The big picture: awakening to who and what we are

This journey which each part goes through is an aspect of the overall process from unconscious and undifferentiated wholeness, through a split and partial consciousness, through active work and exploration of each aspect and their relationships, to a conscious and differentiated whole.

There is always and already the whole of what we are, and this is eventually noticed in awakening to ourselves as Big Mind. And then there is a conscious and differentiated whole of who we are, as individual human beings and soul, which only comes about through active exploration, by digging into it, living it, working through it, engaging actively in it – gradually healing, developing and maturing as individuals.

Awakening as what we are can happen at any point, and is independent of content, including of how or who we are. But awakening as who we are is a long, gradual process.

At our human level, it is one of individualization, of differentiating and exploring each pole in each polarity, and then the polarity as a whole, of developing and maturing as a human being. At our soul level, it is a process of becoming familiar with ourselves as soul, as alive presence, in all its many facets, and how this influences and transforms who we are as human beings.

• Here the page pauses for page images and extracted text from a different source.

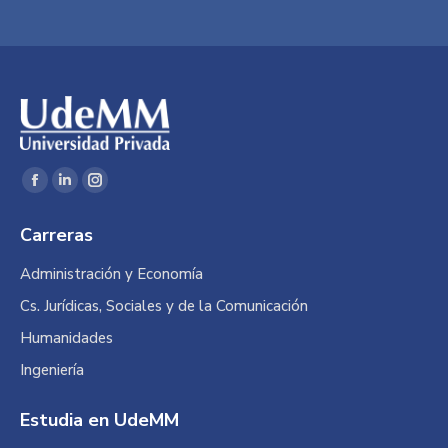
Encuéntranos en:
Facebook
Linkedin
Instagram
page
page
page
Carreras
opens
opens
opens
in
in
in
Administración y Economía
new
new
new
Cs. Jurídicas, Sociales y de la Comunicación
window
window
window
Humanidades
Ingeniería
Estudia en UdeMM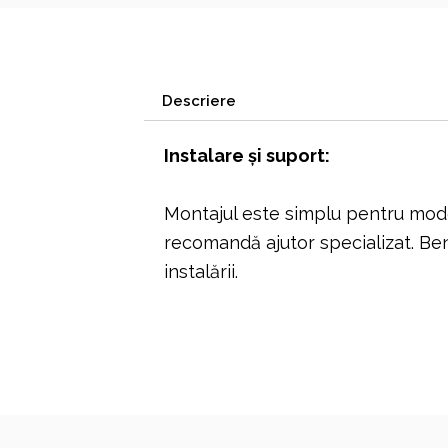
Descriere
Instalare și suport:
Montajul este simplu pentru mode
recomandă ajutor specializat. Be
instalării.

Impulses for awakening to who and what we are

It seems that for those who actively explore this process, there is an experience – or realization? – of everything inside and outside of us being an invitation, or an impulse, to awaken more to who and what we are.

Some simple examples of this is active imagination, where any dream or fantasy is a path to bringing aspects of us into awareness, and becoming more familiar with and embracing a polarity in ourselves and our life and not only its separate poles. The same is the case with Process Work, although in a more comprehensive and extended way, where we find that anything in our life, no matter how apparently insignificant, is an impulse towards awakening more to who and what we are. And the same is the case with The Work, where any stress in our life is an invitation to awaken to who (whole process) and what (question #4) we are.

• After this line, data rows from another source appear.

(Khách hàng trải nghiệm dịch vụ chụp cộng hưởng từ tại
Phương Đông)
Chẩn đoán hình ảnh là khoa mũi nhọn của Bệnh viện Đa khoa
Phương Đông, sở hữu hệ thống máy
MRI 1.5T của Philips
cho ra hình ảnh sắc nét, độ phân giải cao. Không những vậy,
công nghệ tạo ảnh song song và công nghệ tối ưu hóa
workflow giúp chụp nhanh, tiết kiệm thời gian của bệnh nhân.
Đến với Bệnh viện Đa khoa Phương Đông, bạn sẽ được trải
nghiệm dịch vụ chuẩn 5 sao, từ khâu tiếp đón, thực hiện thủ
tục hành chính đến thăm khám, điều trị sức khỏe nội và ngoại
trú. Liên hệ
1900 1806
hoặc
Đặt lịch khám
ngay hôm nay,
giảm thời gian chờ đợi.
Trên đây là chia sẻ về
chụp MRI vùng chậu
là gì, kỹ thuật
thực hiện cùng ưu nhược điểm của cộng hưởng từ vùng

I also notice this when I am just curious about what arises in me, and explore it – allowing it to unfold a little bit.

Example: impulse to death and rebirth

For instance, if this personality has a great deal of resistance to being with a particular experience, I notice an impulse towards death (sounds more dramatic than it necessarily is.) And this impulse can of course be interpreted in different ways by the personality, for instance of wanting the situation (the trigger) to change or go away, or of me to change or go away, or of how I relate to it to change or go away. I want to remove the trigger (by doing something in the world), myself (for instance by distracting myself or going unconscious), or how I relate to it (through working on myself.)

The basic impulse is an impulse towards death, and it can be interpreted in all of these forms, some of which works better than other, and some effects which are more superficial and temporary than others. In this context of anything being an invitation to awakening more to who and what we are, the essence of the impulse is an invitation to allow our limited, and limiting, beliefs and identifications to die.

The stress comes from a discrepancy between our stories of what is and how it should be (all coming from beliefs and identities), so the stress is an invitation to notice this, actively explore our beliefs and identities – through the many ways available – until they soften or fall away on their own.

Of course, this impulse can equally well be seen as an impulse towards life. Any fixed belief and identity limits a sense of aliveness, and when it falls away, there is a sense of liberation and more life.

For me, if there is a great deal of resistance and I get caught up in it, it seems – initially, before working on it, as an impulse to death. And as there is more space and clarity around it, or if there is this space and clarity around it from the beginning, it seems more an impulse to life. They are two aspects of the same process of death (of beliefs and identities) and rebirth (more free from these beliefs and identities.)